[Data extracts — start]

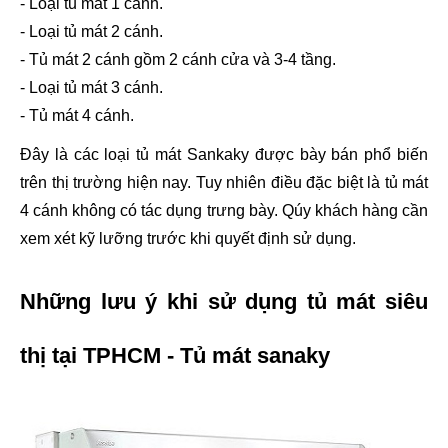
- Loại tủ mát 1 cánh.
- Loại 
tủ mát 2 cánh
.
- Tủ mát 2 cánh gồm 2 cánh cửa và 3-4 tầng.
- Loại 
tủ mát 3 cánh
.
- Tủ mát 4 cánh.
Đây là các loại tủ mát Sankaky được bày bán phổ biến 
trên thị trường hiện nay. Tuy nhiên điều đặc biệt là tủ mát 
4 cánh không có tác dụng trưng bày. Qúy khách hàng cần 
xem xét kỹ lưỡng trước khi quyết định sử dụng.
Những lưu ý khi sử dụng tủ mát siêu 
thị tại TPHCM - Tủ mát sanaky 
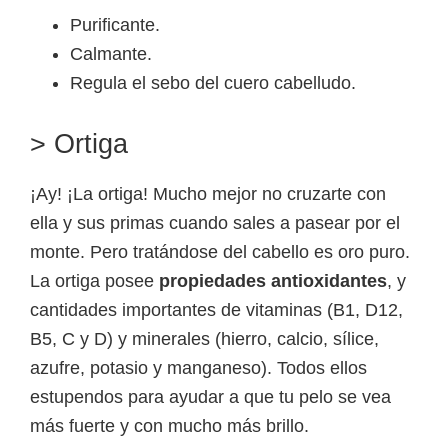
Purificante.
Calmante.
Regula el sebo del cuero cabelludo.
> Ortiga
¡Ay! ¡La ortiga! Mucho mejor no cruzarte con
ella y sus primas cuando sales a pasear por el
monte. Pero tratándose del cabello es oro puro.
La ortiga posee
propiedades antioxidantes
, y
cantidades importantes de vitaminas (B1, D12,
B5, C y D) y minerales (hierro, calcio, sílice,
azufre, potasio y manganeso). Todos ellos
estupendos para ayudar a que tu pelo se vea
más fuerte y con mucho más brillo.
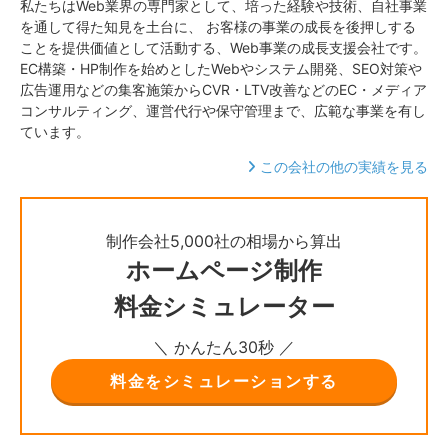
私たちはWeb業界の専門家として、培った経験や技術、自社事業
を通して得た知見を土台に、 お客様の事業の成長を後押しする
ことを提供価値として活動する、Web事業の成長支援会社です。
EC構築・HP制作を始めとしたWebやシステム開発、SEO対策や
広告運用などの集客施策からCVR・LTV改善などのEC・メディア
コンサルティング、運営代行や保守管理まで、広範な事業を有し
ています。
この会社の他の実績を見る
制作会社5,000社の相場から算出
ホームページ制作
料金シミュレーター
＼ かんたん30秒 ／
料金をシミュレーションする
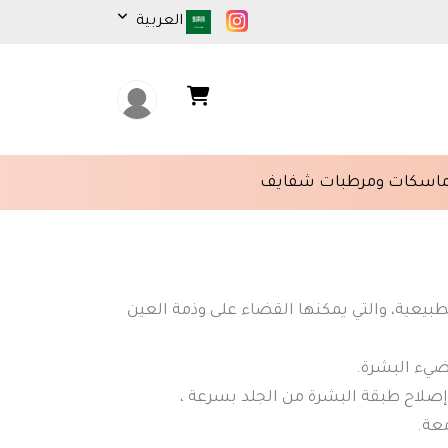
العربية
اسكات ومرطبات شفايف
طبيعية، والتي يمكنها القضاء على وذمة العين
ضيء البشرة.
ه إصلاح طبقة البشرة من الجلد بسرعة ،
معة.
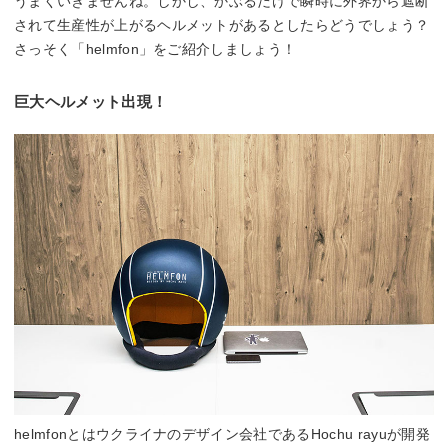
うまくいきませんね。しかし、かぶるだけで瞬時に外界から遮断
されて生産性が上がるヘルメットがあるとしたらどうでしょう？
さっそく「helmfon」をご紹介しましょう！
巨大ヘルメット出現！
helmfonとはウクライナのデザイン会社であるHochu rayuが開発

[Data extracts — finish]
[Data extracts — start]

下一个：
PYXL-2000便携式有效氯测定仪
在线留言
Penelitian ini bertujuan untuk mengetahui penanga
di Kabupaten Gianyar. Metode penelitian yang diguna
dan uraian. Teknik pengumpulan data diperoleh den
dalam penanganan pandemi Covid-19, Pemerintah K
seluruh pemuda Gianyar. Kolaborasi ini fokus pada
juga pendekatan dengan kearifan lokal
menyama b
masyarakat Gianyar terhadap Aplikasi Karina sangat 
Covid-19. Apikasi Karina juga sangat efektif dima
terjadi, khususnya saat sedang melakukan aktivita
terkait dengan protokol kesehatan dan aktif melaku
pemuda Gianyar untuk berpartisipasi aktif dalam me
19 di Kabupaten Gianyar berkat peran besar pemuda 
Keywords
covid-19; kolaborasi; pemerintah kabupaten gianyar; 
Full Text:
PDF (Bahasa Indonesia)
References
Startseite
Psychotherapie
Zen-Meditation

[Data extracts — finish]

* Directions for this task *
Please reproduce, word for word, the part of the records that opens with the line containing "- Loại tủ mát 1 cánh." and closes with the line containing "thị tại TPHCM - Tủ mát sanaky", including both of those lines.

* Answer *
- Loại tủ mát 1 cánh.
- Loại 
tủ mát 2 cánh
.
- Tủ mát 2 cánh gồm 2 cánh cửa và 3-4 tầng.
- Loại 
tủ mát 3 cánh
.
- Tủ mát 4 cánh.
Đây là các loại tủ mát Sankaky được bày bán phổ biến 
trên thị trường hiện nay. Tuy nhiên điều đặc biệt là tủ mát 
4 cánh không có tác dụng trưng bày. Qúy khách hàng cần 
xem xét kỹ lưỡng trước khi quyết định sử dụng.
Những lưu ý khi sử dụng tủ mát siêu 
thị tại TPHCM - Tủ mát sanaky 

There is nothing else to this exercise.